Because traces for requests from ProWool are experiencing more latency and a higher rate, it is likely that traces with this attribute can pinpoint the problem.
Turn Show span samples on and click on a span sample dot to view a trace.
Clicking a trace opens it in the Trace view where you can see the critical path through the request and view details about each span in the trace.
More about Trace view
You use the Trace view to see a full trace from beginning to end of a request. The Trace view shows you a flame graph of the full trace (each service a different color), and below that, each span is shown in a hierarchy, allowing you to see the parent-child relationship of all the spans in the trace. Errors are shown in red.
Clicking a span shows details in the right panel, based on the span’s metadata. Whenever you view a trace in Lightstep Observability, it’s persisted for the length of your Data Retention policy so it can be bookmarked, shared, and reviewed by your team at any time. The selected span is part of the URL, so it will remain selected when the URL is visited.
Learn more about Trace view.
In this example, it looks like ProWool sent over 1,000 requests and the write to the database is overwhelmed. That’s likely why the CPU metric spiked.
If the attribute in the first row did not lead to the issue, continue selecting other attributes that are correlated with performance changes.
The attributes are listed by magnitude of change, so the lower down the list, the less likely it is that you’ll find the issue.
For metric data, if the issue isn’t found from the first Key Operation, start again at Step 3 for the next Key Operation on the page.
Change the chart’s display
You can change the time period for the chart, change the baseline and deviation time windows, and turn off/on deployment markers.
Change the chart’s time period
Use the time picker to select a different time period. Use the < > controls to move backwards and forwards through time. Change Intelligence re-calculates to restrict analyses to that time period.

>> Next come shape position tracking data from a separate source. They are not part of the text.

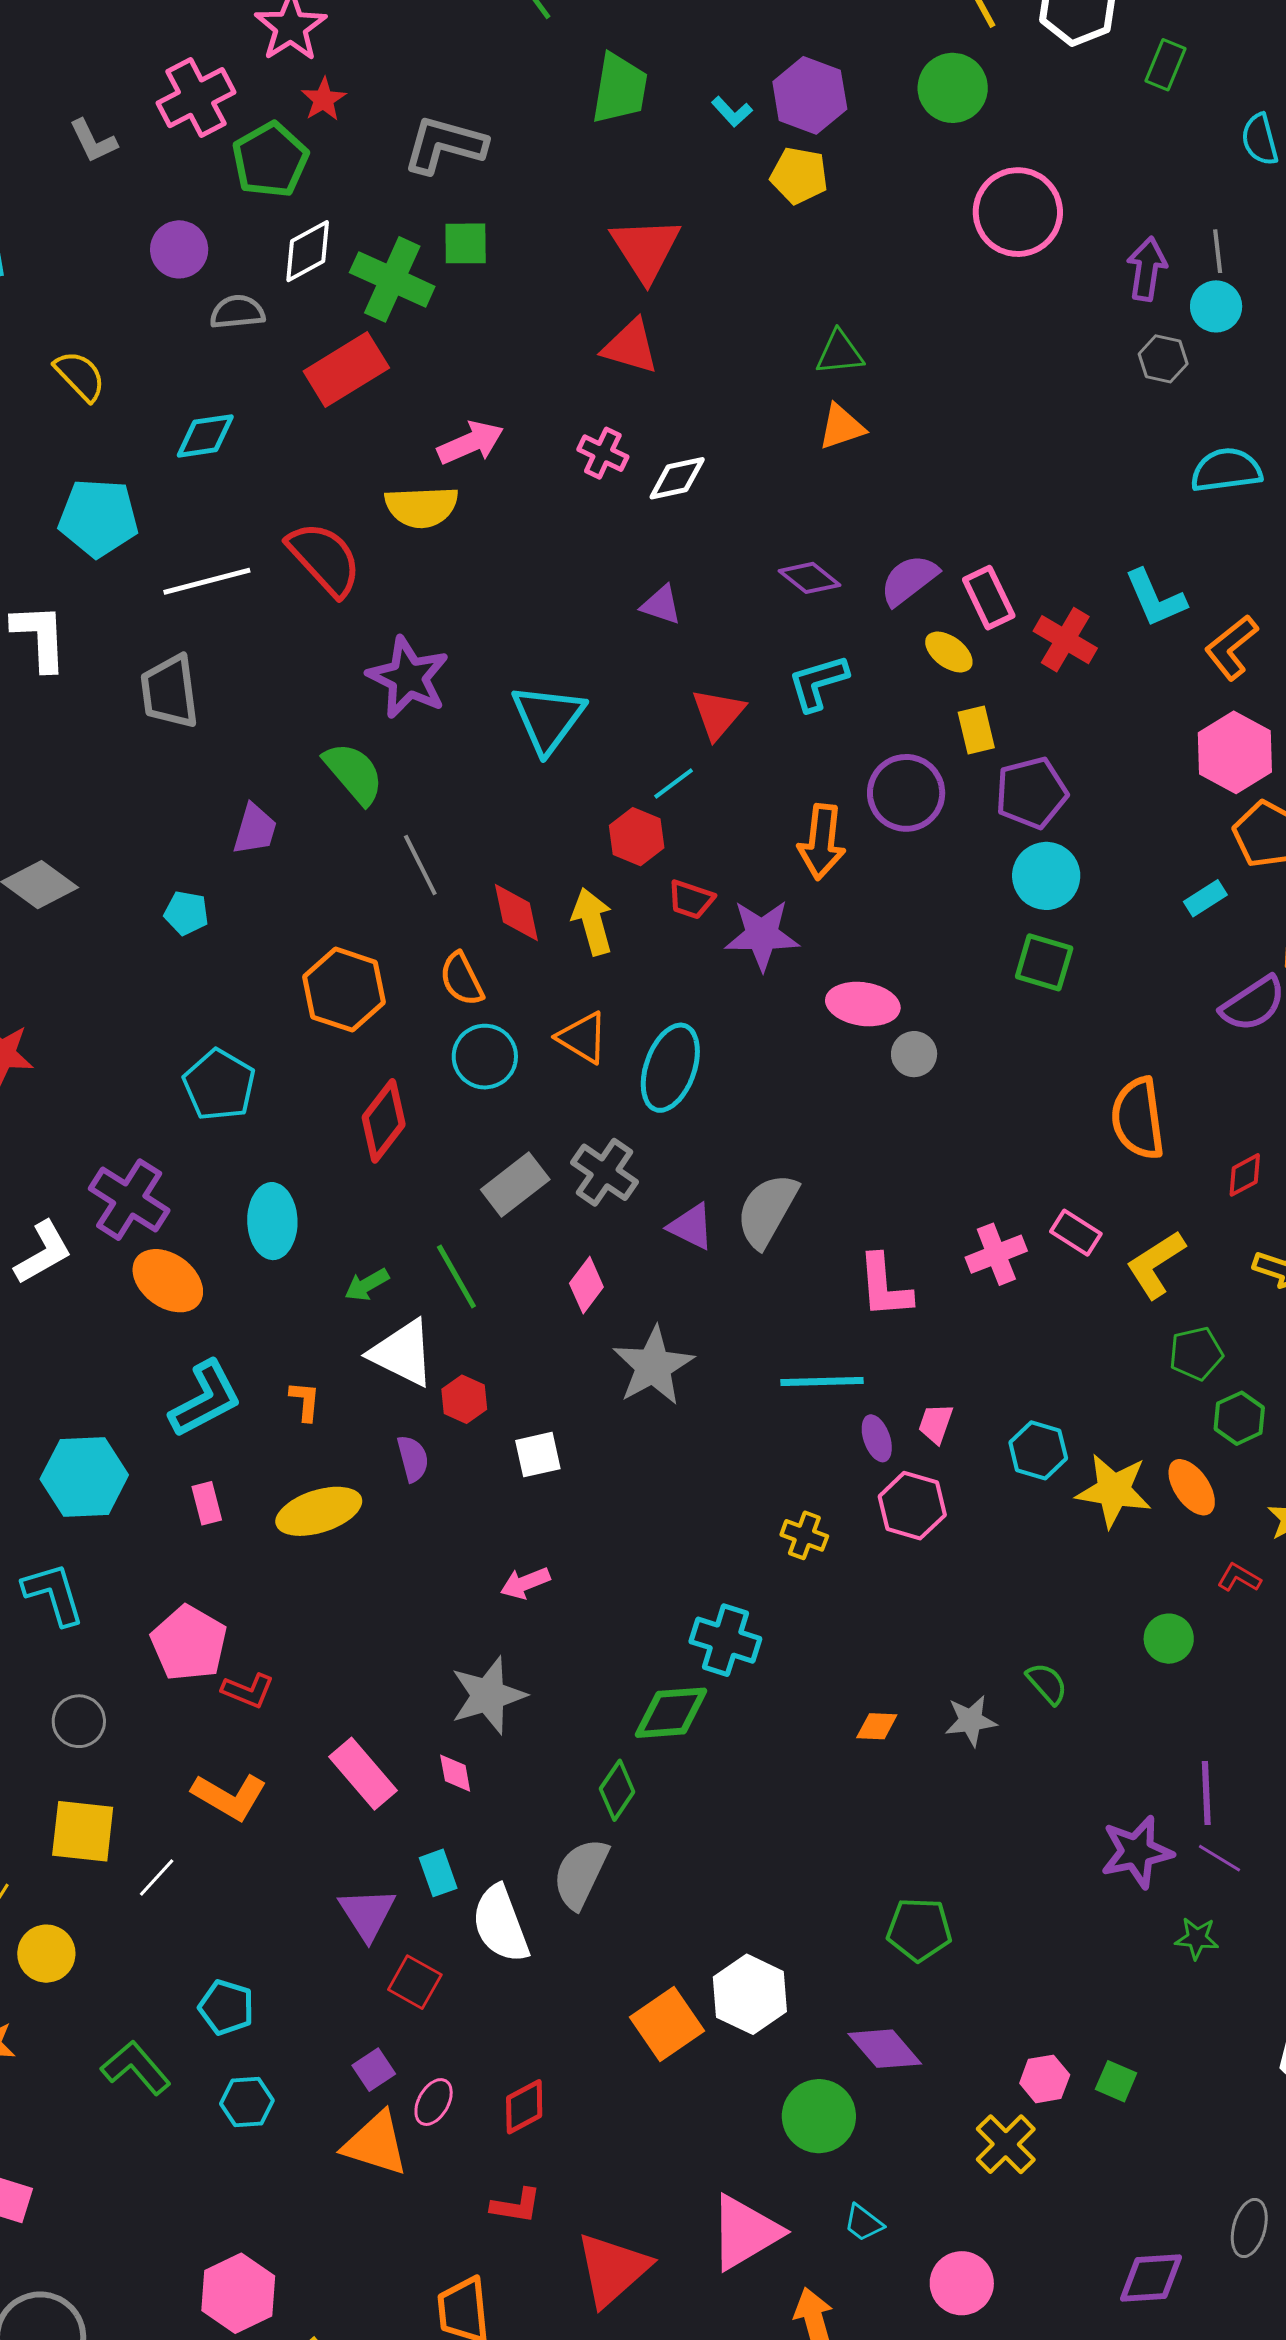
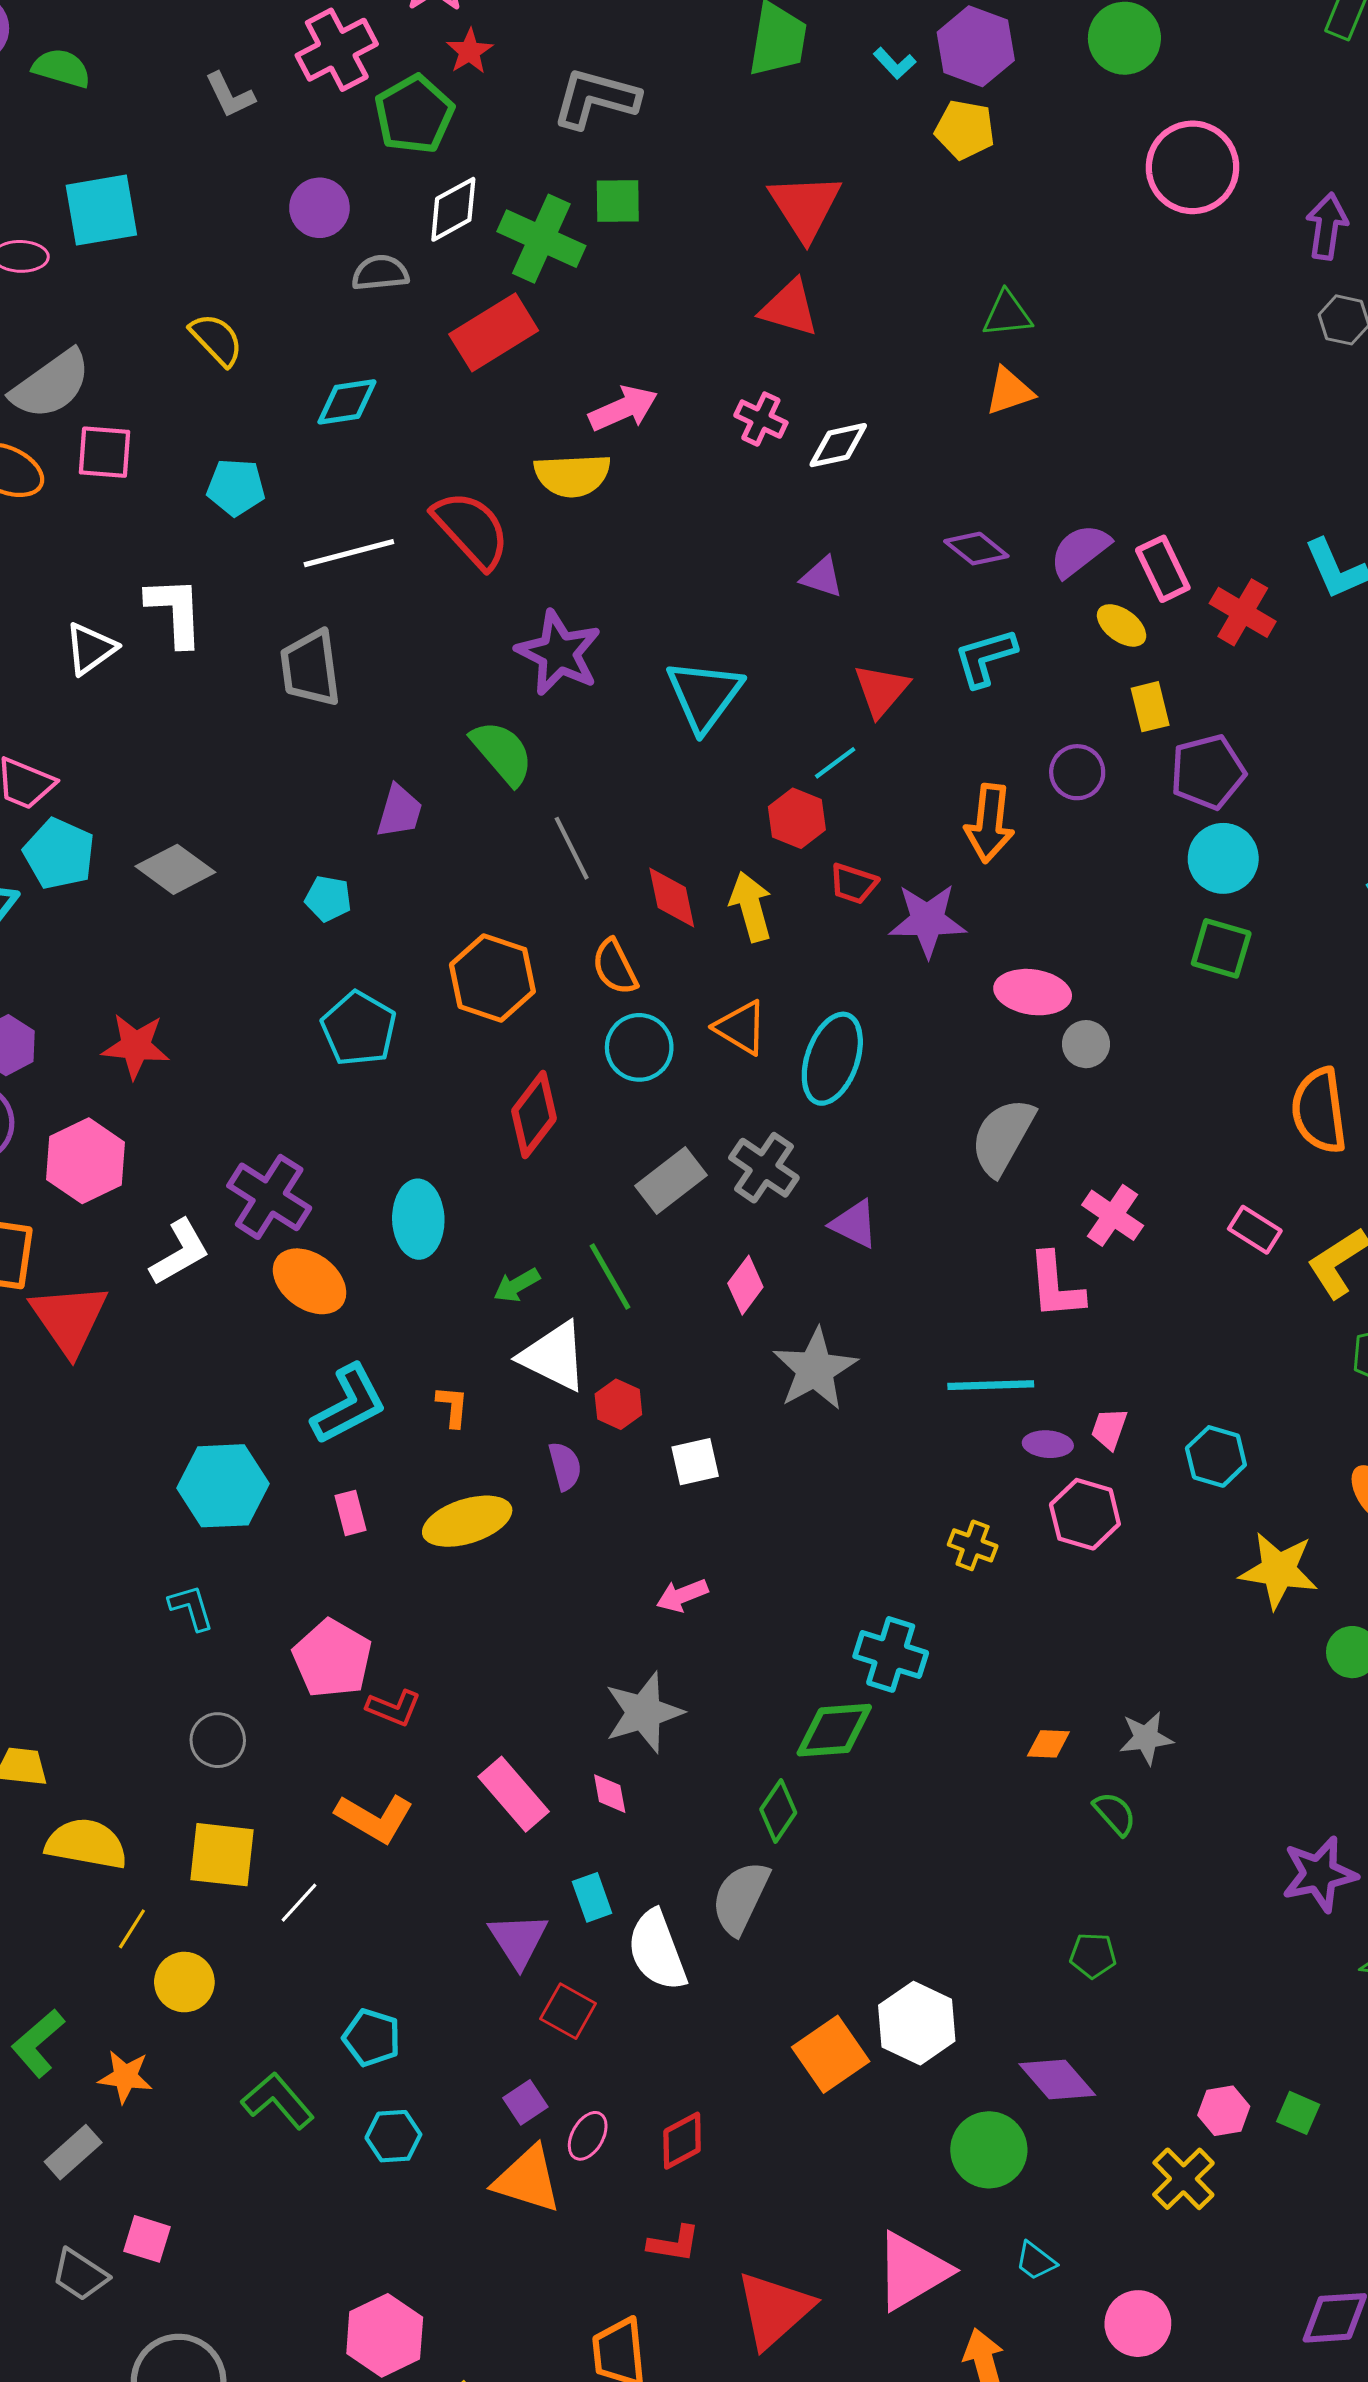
cyan pentagon: (98, 518) -> (236, 487), size x0.7
purple circle: (906, 793) -> (1077, 772), size x0.7
cyan pentagon: (219, 1085) -> (359, 1029), moved
gray semicircle: (767, 1210) -> (1003, 1137), moved
pink cross: (996, 1254) -> (1113, 1215), moved, turned -34
purple ellipse: (877, 1438) -> (1048, 1444), turned -66
yellow star: (1114, 1490) -> (1279, 1570), moved
cyan L-shape: (54, 1594) -> (191, 1608), size x0.7
green semicircle: (1047, 1683) -> (1115, 1814), moved
green pentagon: (919, 1929) -> (1093, 1955), size x0.7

Change the baseline and deviation windows
By default, the baseline is set as the time directly before where you clicked in the chart. The deviation time period is set at the time period where you clicked the chart.
Change either time period by grabbing the handles on the window and dragging. Or, drag a time window to move it.
As you change the time period(s), Change Intelligence re-calculates to find the biggest changes in performance between the two time periods.
Turn deployment markers on or off (metric data only)
Lightstep Observability can determine when deploys ocurred when you implement an attribute in your service instrumentation to hold versions of your service. When Lightstep finds that the value for that attribute has changed, it displays a deployment marker on the chart. Deployment markers can help you associate recent deployments with changes in performance.
By default, Change Intelligence displays the marker. To turn them off, click Display Settings.
Share your findings
You can share correlated attribute charts with anyone with a Lightstep Observability account, and they can see and work with Change Intelligence using the exact data that you used.
You can share a specific correlation by clicking the Share button.
Or, click the Share button at the top of the page to share a link to the entire page.
Add a correlation to a notebook
You can add an SLI chart for a correlated attribute to a notebook for when, during an investigation, you want to be able to run ad hoc queries, take notes, and save your analysis for use in postmortems or runbooks. Notebooks allow you to view metric and trace data from different places in Lightstep Observability together, in one place.
To add a chart to a notebook, click Add to notebook and search to choose an existing notebook or create a new notebook.
When you add to a notebook, a chart is created querying on the attribute, service, and operation from the correlation.